Cloudera CDH5 HDFS Connector for Data Prep¶
User Persona: Data Prep Admin, Data Source Admin, or IT/DevOps
Availability information
This Connector is not available to Data Prep SaaS customers.
Note
This document covers all configuration fields available during connector setup. Some fields may have already been filled out by your Administrator at an earlier step of configuration and may not be visible to you. For more information on Data Prep's connector framework, see Data Prep Connector setup. Also, your Admin may have named this connector something else in the list of Data Sources.
Configure Data Prep¶
This connector allows you to connect to Cloudera CDH 5.16 Hadoop File System (HDFS) for import and export. The following fields are used to define the connection parameters.
Note
Configuring this Connector requires file system access on the Data Prep Server and a core-site.xml
with the Hadoop cluster configuration. Please reach out to your Customer Success representative for assistance with this step.
General¶
- Name: Name of the data source as it will appear to users in the UI.
- Description: Description of the data source as it will appear to users in the UI.
Tip
You can connect Data Prep to multiple HDFS clusters. Using a descriptive name can be a big help to users in identifying the appropriate data source.
Simple Configuration (only for Simple authentication)¶
- Username: The application web server will connect to your HDFS cluster as the username you provide here.
Configuration¶
- Data Store Root Directory: The ’parent directory’ on your cluster where the Connector will read from and write to for import and export operations. This also supports import and export for sub-directories of the root.
Kerberos Configuration¶
The following parameters are required for Kerberos authentication.
- Principal: Kerberos Principal.
- Realm: Kerberos Realm.
- KDC Hostname: Kerberos Key Distribution Center Hostname.
- Kerberos Configuration File: Fully-qualified path of Kerberos configuration file on webserver.
- Keytab File: Fully-qualified path of Kerberos Keytab File on webserver.
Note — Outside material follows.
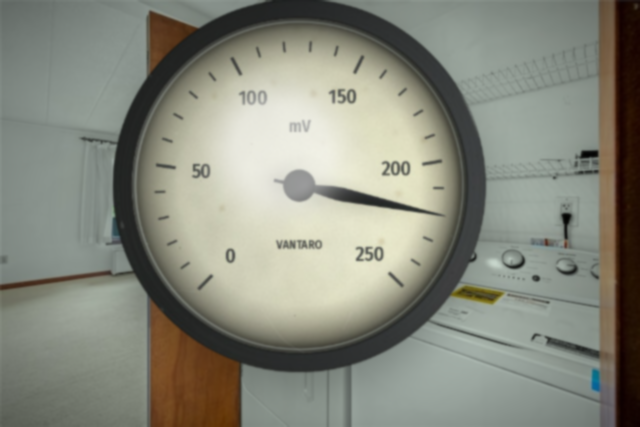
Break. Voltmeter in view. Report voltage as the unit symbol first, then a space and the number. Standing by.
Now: mV 220
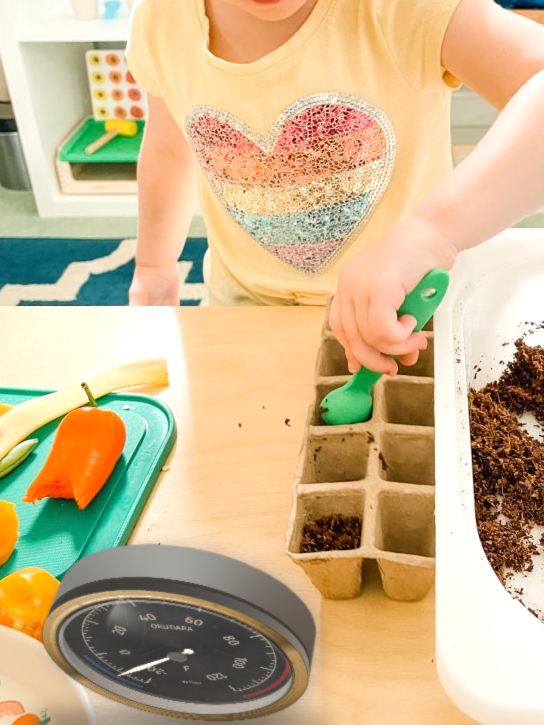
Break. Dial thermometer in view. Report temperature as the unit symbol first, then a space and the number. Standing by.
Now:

- Use Application User: Check this box to read/write as the logged-in application user, or uncheck to use proxy user.
-
Proxy User: The proxy used to authenticate with the cluster. Enter ${user.name} as the proxy user. ${user.name} works similar to selecting Use Application User but allows for more flexibility. For example:
-
To add a domain to the user’s credentials, enter
\domain_name\${user.name}
in the Proxy User field. Data Prep will pass the username and the domain. -
Example:
\Accounts\${user.name}
results in AccountsJoe (assuming Joe is the username). -
To apply a text modifier to the username, add .modifier to the key
${user.name}
. The acceptable modifiers are: toLower, toUpper, toLowerCase, toUpperCase, and trim. -
For example
${user.name.toLowerCase}
converts Joe into joe (assuming Joe is the username).
Data Import Information¶
Via Browsing¶
Supported
Via SQL Query¶
Not supported